§ **Exercise**:
Would you reproduce all of the entries below, character for character?

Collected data
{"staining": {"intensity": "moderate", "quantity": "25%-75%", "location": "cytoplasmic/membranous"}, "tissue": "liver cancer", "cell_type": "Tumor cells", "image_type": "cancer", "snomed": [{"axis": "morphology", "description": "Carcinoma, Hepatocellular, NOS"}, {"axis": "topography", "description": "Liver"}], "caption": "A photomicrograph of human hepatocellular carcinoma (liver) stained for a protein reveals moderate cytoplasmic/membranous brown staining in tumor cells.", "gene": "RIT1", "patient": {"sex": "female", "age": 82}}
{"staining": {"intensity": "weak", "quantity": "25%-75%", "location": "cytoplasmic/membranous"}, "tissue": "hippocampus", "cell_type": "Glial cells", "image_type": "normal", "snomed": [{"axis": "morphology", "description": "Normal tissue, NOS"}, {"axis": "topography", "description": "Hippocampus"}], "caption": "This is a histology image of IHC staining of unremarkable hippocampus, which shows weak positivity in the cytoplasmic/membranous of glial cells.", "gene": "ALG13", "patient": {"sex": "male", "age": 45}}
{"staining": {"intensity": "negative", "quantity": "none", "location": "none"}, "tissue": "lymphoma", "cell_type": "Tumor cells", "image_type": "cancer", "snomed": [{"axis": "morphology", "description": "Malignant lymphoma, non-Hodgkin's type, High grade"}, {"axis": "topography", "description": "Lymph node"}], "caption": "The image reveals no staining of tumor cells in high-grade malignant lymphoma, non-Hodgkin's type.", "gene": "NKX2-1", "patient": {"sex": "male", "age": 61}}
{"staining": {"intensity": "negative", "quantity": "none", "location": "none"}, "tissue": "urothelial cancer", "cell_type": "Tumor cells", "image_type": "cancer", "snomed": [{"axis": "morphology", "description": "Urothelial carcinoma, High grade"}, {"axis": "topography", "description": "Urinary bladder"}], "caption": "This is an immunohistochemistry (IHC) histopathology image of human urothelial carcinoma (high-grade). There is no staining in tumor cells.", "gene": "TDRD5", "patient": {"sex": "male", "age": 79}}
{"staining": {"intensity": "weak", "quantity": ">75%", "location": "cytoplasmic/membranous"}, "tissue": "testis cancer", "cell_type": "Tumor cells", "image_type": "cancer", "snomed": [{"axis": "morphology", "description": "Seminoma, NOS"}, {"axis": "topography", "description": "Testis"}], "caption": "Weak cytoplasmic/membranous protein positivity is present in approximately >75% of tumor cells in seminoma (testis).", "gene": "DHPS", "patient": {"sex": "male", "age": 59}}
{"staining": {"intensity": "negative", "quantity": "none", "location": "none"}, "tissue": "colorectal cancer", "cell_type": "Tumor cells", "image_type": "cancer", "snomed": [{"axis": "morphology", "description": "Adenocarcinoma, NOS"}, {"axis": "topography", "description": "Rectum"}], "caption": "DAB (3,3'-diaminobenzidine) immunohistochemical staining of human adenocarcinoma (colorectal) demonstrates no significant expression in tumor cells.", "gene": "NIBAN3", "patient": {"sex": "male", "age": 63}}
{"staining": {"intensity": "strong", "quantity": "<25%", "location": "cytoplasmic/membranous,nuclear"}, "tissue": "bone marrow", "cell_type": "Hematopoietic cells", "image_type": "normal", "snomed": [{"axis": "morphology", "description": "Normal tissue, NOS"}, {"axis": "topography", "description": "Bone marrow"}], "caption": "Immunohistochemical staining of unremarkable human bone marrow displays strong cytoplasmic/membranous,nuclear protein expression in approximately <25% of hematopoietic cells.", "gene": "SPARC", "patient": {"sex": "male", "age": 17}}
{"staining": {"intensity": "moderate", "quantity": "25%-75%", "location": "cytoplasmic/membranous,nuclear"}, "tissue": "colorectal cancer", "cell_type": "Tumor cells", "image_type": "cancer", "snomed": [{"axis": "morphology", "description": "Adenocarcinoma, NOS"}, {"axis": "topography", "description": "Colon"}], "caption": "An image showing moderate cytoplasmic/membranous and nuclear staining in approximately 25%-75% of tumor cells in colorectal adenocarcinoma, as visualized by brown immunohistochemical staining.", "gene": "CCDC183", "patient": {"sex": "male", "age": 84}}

§ **Task result**:
{"staining": {"intensity": "moderate", "quantity": "25%-75%", "location": "cytoplasmic/membranous"}, "tissue": "liver cancer", "cell_type": "Tumor cells", "image_type": "cancer", "snomed": [{"axis": "morphology", "description": "Carcinoma, Hepatocellular, NOS"}, {"axis": "topography", "description": "Liver"}], "caption": "A photomicrograph of human hepatocellular carcinoma (liver) stained for a protein reveals moderate cytoplasmic/membranous brown staining in tumor cells.", "gene": "RIT1", "patient": {"sex": "female", "age": 82}}
{"staining": {"intensity": "weak", "quantity": "25%-75%", "location": "cytoplasmic/membranous"}, "tissue": "hippocampus", "cell_type": "Glial cells", "image_type": "normal", "snomed": [{"axis": "morphology", "description": "Normal tissue, NOS"}, {"axis": "topography", "description": "Hippocampus"}], "caption": "This is a histology image of IHC staining of unremarkable hippocampus, which shows weak positivity in the cytoplasmic/membranous of glial cells.", "gene": "ALG13", "patient": {"sex": "male", "age": 45}}
{"staining": {"intensity": "negative", "quantity": "none", "location": "none"}, "tissue": "lymphoma", "cell_type": "Tumor cells", "image_type": "cancer", "snomed": [{"axis": "morphology", "description": "Malignant lymphoma, non-Hodgkin's type, High grade"}, {"axis": "topography", "description": "Lymph node"}], "caption": "The image reveals no staining of tumor cells in high-grade malignant lymphoma, non-Hodgkin's type.", "gene": "NKX2-1", "patient": {"sex": "male", "age": 61}}
{"staining": {"intensity": "negative", "quantity": "none", "location": "none"}, "tissue": "urothelial cancer", "cell_type": "Tumor cells", "image_type": "cancer", "snomed": [{"axis": "morphology", "description": "Urothelial carcinoma, High grade"}, {"axis": "topography", "description": "Urinary bladder"}], "caption": "This is an immunohistochemistry (IHC) histopathology image of human urothelial carcinoma (high-grade). There is no staining in tumor cells.", "gene": "TDRD5", "patient": {"sex": "male", "age": 79}}
{"staining": {"intensity": "weak", "quantity": ">75%", "location": "cytoplasmic/membranous"}, "tissue": "testis cancer", "cell_type": "Tumor cells", "image_type": "cancer", "snomed": [{"axis": "morphology", "description": "Seminoma, NOS"}, {"axis": "topography", "description": "Testis"}], "caption": "Weak cytoplasmic/membranous protein positivity is present in approximately >75% of tumor cells in seminoma (testis).", "gene": "DHPS", "patient": {"sex": "male", "age": 59}}
{"staining": {"intensity": "negative", "quantity": "none", "location": "none"}, "tissue": "colorectal cancer", "cell_type": "Tumor cells", "image_type": "cancer", "snomed": [{"axis": "morphology", "description": "Adenocarcinoma, NOS"}, {"axis": "topography", "description": "Rectum"}], "caption": "DAB (3,3'-diaminobenzidine) immunohistochemical staining of human adenocarcinoma (colorectal) demonstrates no significant expression in tumor cells.", "gene": "NIBAN3", "patient": {"sex": "male", "age": 63}}
{"staining": {"intensity": "strong", "quantity": "<25%", "location": "cytoplasmic/membranous,nuclear"}, "tissue": "bone marrow", "cell_type": "Hematopoietic cells", "image_type": "normal", "snomed": [{"axis": "morphology", "description": "Normal tissue, NOS"}, {"axis": "topography", "description": "Bone marrow"}], "caption": "Immunohistochemical staining of unremarkable human bone marrow displays strong cytoplasmic/membranous,nuclear protein expression in approximately <25% of hematopoietic cells.", "gene": "SPARC", "patient": {"sex": "male", "age": 17}}
{"staining": {"intensity": "moderate", "quantity": "25%-75%", "location": "cytoplasmic/membranous,nuclear"}, "tissue": "colorectal cancer", "cell_type": "Tumor cells", "image_type": "cancer", "snomed": [{"axis": "morphology", "description": "Adenocarcinoma, NOS"}, {"axis": "topography", "description": "Colon"}], "caption": "An image showing moderate cytoplasmic/membranous and nuclear staining in approximately 25%-75% of tumor cells in colorectal adenocarcinoma, as visualized by brown immunohistochemical staining.", "gene": "CCDC183", "patient": {"sex": "male", "age": 84}}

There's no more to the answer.